- Company posts net loss of 37.8 billion yen last fiscal year
- Share price rises 1.8 percent after earnings restatement
Default risk traders are betting the storm over Toshiba Corp.’s accounting scandal is close to blowing over.
The cost to insure Toshiba’s debt against nonpayment dropped 12 1/2 basis points since Aug. 3 to 105, according to CMA prices. It’s the best performer on the Markit iTraxx Japan credit-default swap index, a turnaround from mid-July when it posted the biggest increase in risk in the week on expectations of writedowns due to irregularities. The Japan gauge has climbed six basis points in the past month.

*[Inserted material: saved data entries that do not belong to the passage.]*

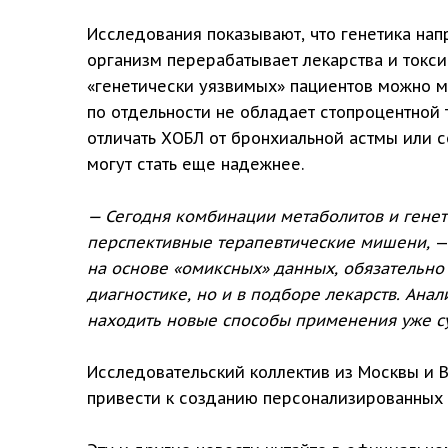
Исследования показывают, что генетика напр
организм перерабатывает лекарства и токси
«генетически уязвимых» пациентов можно м
по отдельности не обладает стопроцентной
отличать ХОБЛ от бронхиальной астмы или с
могут стать еще надежнее.
— Сегодня комбинации метаболитов и генет
перспективные терапевтические мишени,
—
на основе «омиксных» данных, обязательно т
диагностике, но и в подборе лекарств. Ана
находить новые способы применения уже с
Исследовательский коллектив из Москвы и 
привести к созданию персонализированных 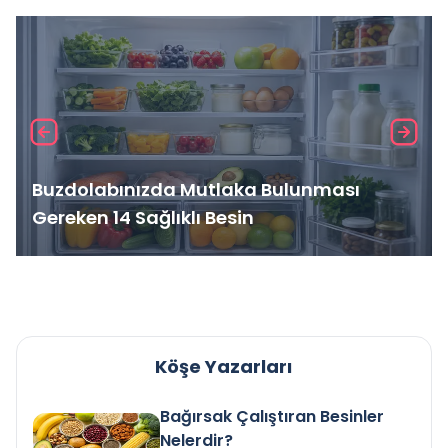
Buzdolabınızda Mutlaka Bulunması
Gereken 14 Sağlıklı Besin
Köşe Yazarları
Bağırsak Çalıştıran Besinler
Nelerdir?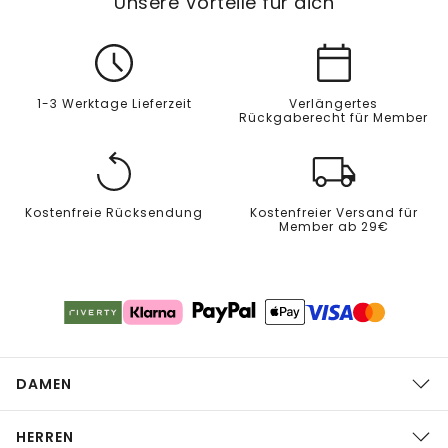
Unsere Vorteile für dich
1-3 Werktage Lieferzeit
Verlängertes
Rückgaberecht für Member
Kostenfreie Rücksendung
Kostenfreier Versand für
Member ab 29€
DAMEN
HERREN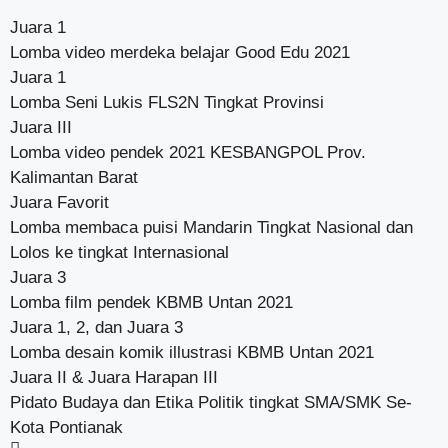
Juara 1
Lomba video merdeka belajar Good Edu 2021
Juara 1
Lomba Seni Lukis FLS2N Tingkat Provinsi
Juara III
Lomba video pendek 2021 KESBANGPOL Prov.
Kalimantan Barat
Juara Favorit
Lomba membaca puisi Mandarin Tingkat Nasional dan
Lolos ke tingkat Internasional
Juara 3
Lomba film pendek KBMB Untan 2021
Juara 1, 2, dan Juara 3
Lomba desain komik illustrasi KBMB Untan 2021
Juara II & Juara Harapan III
Pidato Budaya dan Etika Politik tingkat SMA/SMK Se-
Kota Pontianak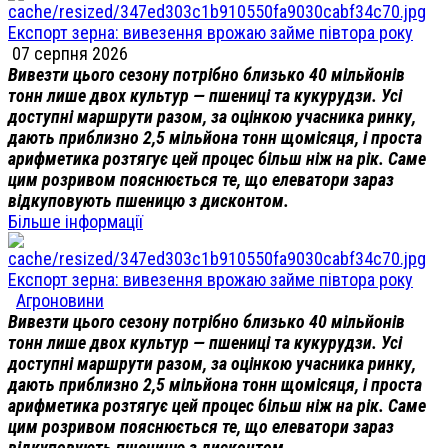
Експорт зерна: вивезення врожаю займе півтора року
07 серпня 2026
Вивезти цього сезону потрібно близько 40 мільйонів
тонн лише двох культур — пшениці та кукурудзи. Усі
доступні маршрути разом, за оцінкою учасника ринку,
дають приблизно 2,5 мільйона тонн щомісяця, і проста
арифметика розтягує цей процес більш ніж на рік. Саме
цим розривом пояснюється те, що елеватори зараз
відкуповують пшеницю з дисконтом.
Більше інформації
Експорт зерна: вивезення врожаю займе півтора року
Агроновини
Вивезти цього сезону потрібно близько 40 мільйонів
тонн лише двох культур — пшениці та кукурудзи. Усі
доступні маршрути разом, за оцінкою учасника ринку,
дають приблизно 2,5 мільйона тонн щомісяця, і проста
арифметика розтягує цей процес більш ніж на рік. Саме
цим розривом пояснюється те, що елеватори зараз
відкуповують пшеницю з дисконтом.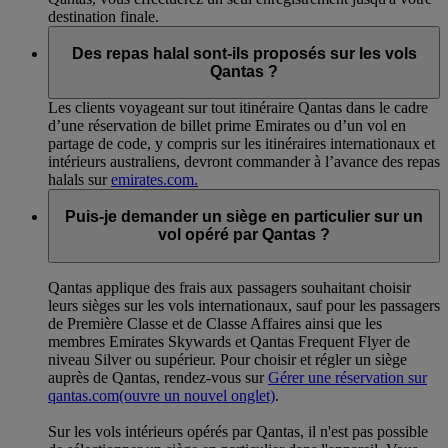
destination finale.
Des repas halal sont-ils proposés sur les vols
Qantas ?
Les clients voyageant sur tout itinéraire Qantas dans le cadre
d’une réservation de billet prime Emirates ou d’un vol en
partage de code, y compris sur les itinéraires internationaux et
intérieurs australiens, devront commander à l’avance des repas
halals sur
emirates.com.
Puis-je demander un siège en particulier sur un
vol opéré par Qantas ?
Qantas applique des frais aux passagers souhaitant choisir
leurs sièges sur les vols internationaux, sauf pour les passagers
de Première Classe et de Classe Affaires ainsi que les
membres Emirates Skywards et Qantas Frequent Flyer de
niveau Silver ou supérieur. Pour choisir et régler un siège
auprès de Qantas, rendez-vous sur
Gérer une réservation sur
qantas.com
(ouvre un nouvel onglet)
.
Sur les vols intérieurs opérés par Qantas, il n'est pas possible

The manufacturer of chips and nuclear reactors released earnings on Monday after it delayed them last week on the discovery of new accounting irregularities related to a U.S. unit’s construction project. The company said it posted a net loss of 37.8 billion yen ($317 million) in the fiscal year ended March 31.
“The company appears to have been able to limit total losses to lower than worst-case estimates,” said Toshihiro Uomoto, the chief credit strategist in Tokyo at Nomura Holdings Inc., Japan’s biggest brokerage. The losses reported today probably represent a final accounting related to its recent troubles, he said.
Uomoto has a buy recommendation on Toshiba’s bonds and the announcement gives him greater confidence, he said.
While the Tokyo-based manufacturer said on Aug. 18 it expects an operating profit of 170 billion yen and a pretax profit of 140 billion yen for the year ended March 31, it didn’t give a prediction for net income at the time. The company has said it will sell some assets to raise money. Its shares rose 1.8 percent to 352.7 yen on Monday, after climbing as much as 5.8 percent during the session following the earnings restatement.
“The company will probably try to rebuild itself by specializing in nuclear reactors, infrastructure and semiconductors, but the outlook is unclear,” said Hiroyasu Nishikawa, an analyst in Tokyo at Iwai Cosmo Securities Co. “This isn’t something that’s going to be solved in a month or two.”
Toshiba generated about 29 percent of its 1.6 trillion yen in sales from electronic devices and components in the final three months of 2014, and 28 percent from its energy and infrastructure operations, according to its earnings filing.
The manufacturer has lost more than $4 billion in market value since announcing on May 8 it has discovered accounting irregularities.
Yukihito Uchida, a spokesman for Toshiba, declined to comment.
Toshiba’s probability of debt non-payment within one year has climbed to 0.38 percent from about 0.11 percent in early May before the accounting irregularities were first reported, according to the Bloomberg default-risk model, which considers factors such as share prices and debt levels. The gauge suggests the utility’s credit rating has dropped to the lowest investment grade from the third-lowest level.
Standard & Poor’s cut its outlook on Toshiba’s BBB bond rating to “negative” from “stable” on July 21. That’s the second-lowest investment grade.
Toshiba has repeatedly expanded the probes of its financial reports. The investigations led to the resignations of the company’s president and his two predecessors and caused at least $1.2 billion in writedowns. It said last week it uncovered irregularities in percent-of-completion accounting related to a U.S. hydro-power unit’s construction project.
“This company has a track record of more bad news coming out a while after media reports and its briefings,” Nomura’s Uomoto said. “Even if one thing is resolved, the market might not be completely reassured. It will take time to digest everything.”